Media reports on the weekend claimed President Nicos Anastasiades told party leaders on Saturday to prepare for the possibility of postponing the elections for several months in light of developments in the Cyprus problem.
On Monday, Kyprianou said it was clear from the briefing they had that there was progress in the talks.
“We consider this very positive,” Kyprianou said, but stressed that important issues were still open. “Each of these issues alone could be a big thorn in the efforts to resolve the Cyprus problem.”
Kyprianou said an effort should be made by the leaders and their negotiators to discuss and agree on the remaining chapters as soon as possible but “it is pointless and unnecessary to have discussions now on whether the elections should be postponed.”

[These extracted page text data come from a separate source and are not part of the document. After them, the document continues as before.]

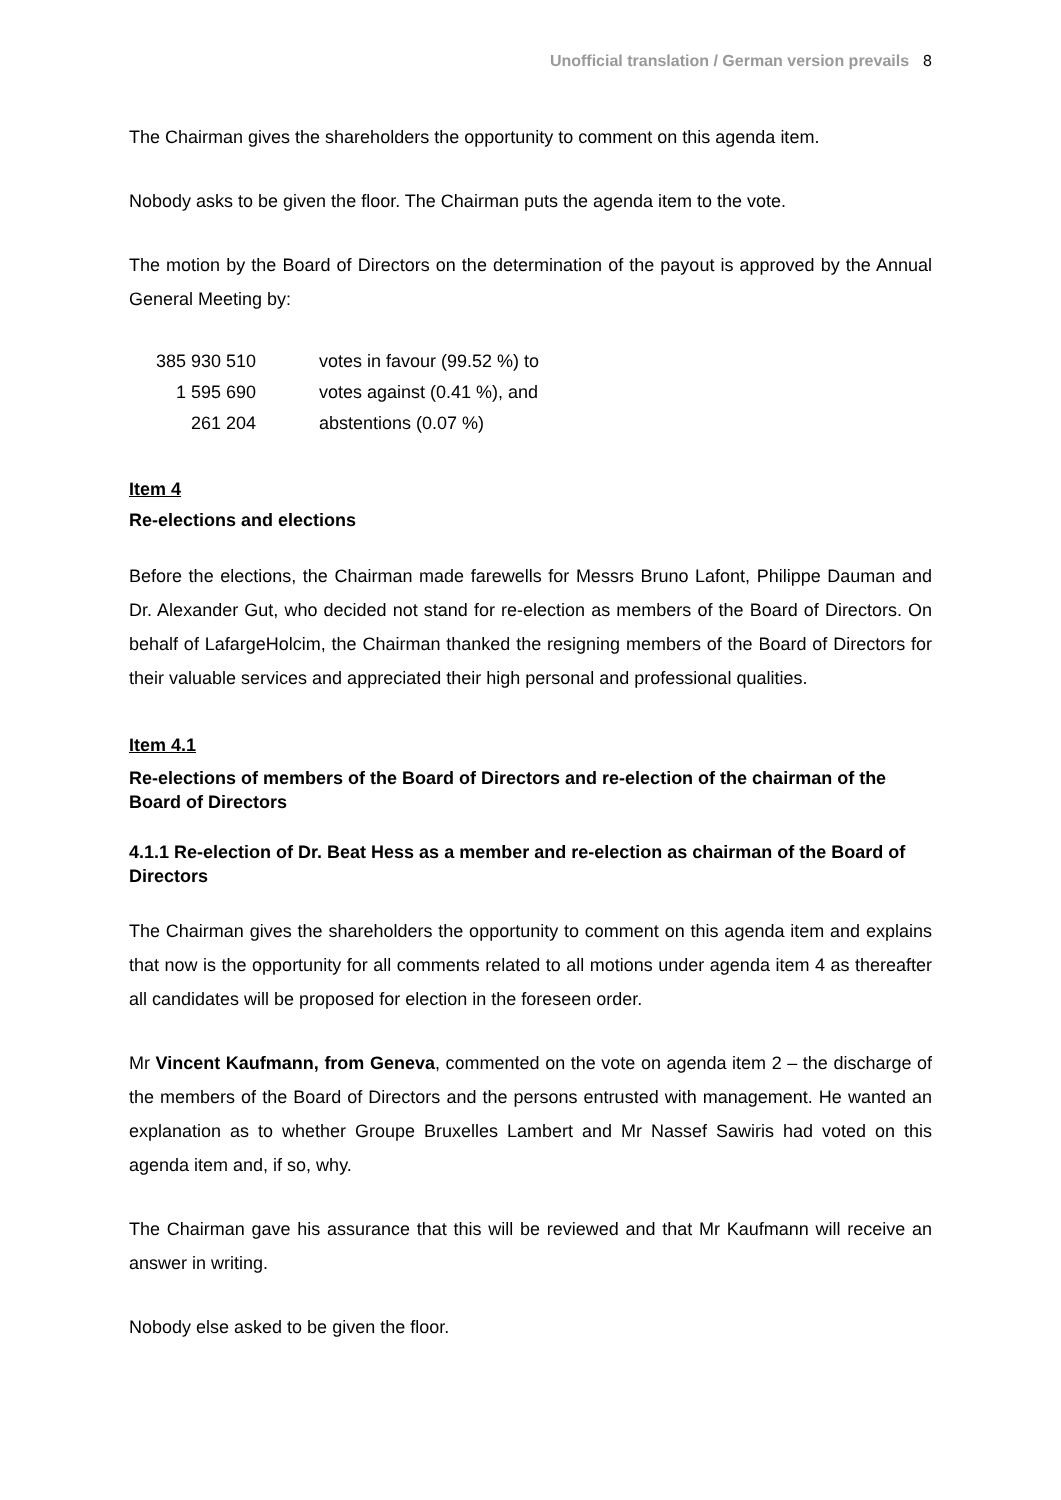Unofficial translation / German version prevails 8
The Chairman gives the shareholders the opportunity to comment on this agenda item.
Nobody asks to be given the floor. The Chairman puts the agenda item to the vote.
The motion by the Board of Directors on the determination of the payout is approved by the Annual General Meeting by:
| 385 930 510 | votes in favour (99.52 %) to |
| 1 595 690 | votes against (0.41 %), and |
| 261 204 | abstentions (0.07 %) |
Item 4
Re-elections and elections
Before the elections, the Chairman made farewells for Messrs Bruno Lafont, Philippe Dauman and Dr. Alexander Gut, who decided not stand for re-election as members of the Board of Directors. On behalf of LafargeHolcim, the Chairman thanked the resigning members of the Board of Directors for their valuable services and appreciated their high personal and professional qualities.
Item 4.1
Re-elections of members of the Board of Directors and re-election of the chairman of the Board of Directors
4.1.1 Re-election of Dr. Beat Hess as a member and re-election as chairman of the Board of Directors
The Chairman gives the shareholders the opportunity to comment on this agenda item and explains that now is the opportunity for all comments related to all motions under agenda item 4 as thereafter all candidates will be proposed for election in the foreseen order.
Mr Vincent Kaufmann, from Geneva, commented on the vote on agenda item 2 – the discharge of the members of the Board of Directors and the persons entrusted with management. He wanted an explanation as to whether Groupe Bruxelles Lambert and Mr Nassef Sawiris had voted on this agenda item and, if so, why.
The Chairman gave his assurance that this will be reviewed and that Mr Kaufmann will receive an answer in writing.
Nobody else asked to be given the floor.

His party would discuss the possibility of delaying the elections if and when there was an agreement.
“However, we are far from a potential agreement and that is why we consider this debate pointless and unnecessary,” Kyprianou said.
The AKEL leader criticised sweeping statements from other parties that he suggested may stem from the fact that certain people disagreed with the solution framework of a bi-zonal, bi-communal federation.
“This not only doesn’t help the ongoing effort but on the contrary, it undermines it,” he said.
Kyprianou stressed that “we are deluding ourselves” if some people think that it would be easy to abandon the agreed framework after 38 years of discussions with the international and Turkish Cypriot communities.
“If this happens it is most likely that we will achieve the island’s permanent division, which is not an option for AKEL.”
Following Saturday’s briefing, DIKO leader Nicolas Papadopoulos said “I feel the need to warn that the Republic of Cyprus is being led to dissolution.”
On Monday, Papadopoulos demanded answers on whether the constitution would change and which institutions would continue to exist after a solution.
“So far we haven’t received clear answers as to what the president’s position is on these questions,” he said. “Who will draft our constitution? Will they present us with a constitution as was the case in 2004?”
Papadopoulos said it was clear that the scene was being set up for the expeditious settlement of the Cyprus problem.
The DIKO chairman said in essence only one chapter was being discussed: governance, where only the Greek Cypriot side has something to lose.
“We are the state. When we discuss governance and the change of governance, only we can make concessions,” he said.
On the issue of guarantees, Papadopoulos said it was the Greek Cypriots who needed them, not the Turkish Cypriots.
“They have Turkey on their side, the second biggest NATO army, a country of 70mln which can, at any given moment, guarantees or no guarantees, transport tens of thousands of troops on the island and impose its will.”
House President Yiannakis Omirou said on Sunday he did not see much grounds for optimism.
“The euphoria is not justified,” he said of the positive messages coming from the leaders and the UN. ” This emits a wrong signal that there is movement of the Turkish positions and thus prevents pressure on Turkey to abandon its standing intransigence.”
EVROKO chairman Demetris Syllouris did not want to comment on the briefing when asked on Monday.
“The government spokesman can provide any clarifications because I think I shouldn’t publically propagate what I’ve heard, and what I understood might not be real,” he told reporters.
Giorgos Lillikas, chairman of the Citizens’ Alliance, said elections should be postponed only if the Cyprus problem was settled.
He said the party would not accept any appeals to postpone the elections supposedly over the possibility of a solution.
“Because in three or six months they will again cite developments and the possibility of a solution to postpone the elections again,” Lillikas said. “We cannot abolish democracy and return to the 60s.”
Lillikas said they would be the first to ask for a postponement if a fair solution was found.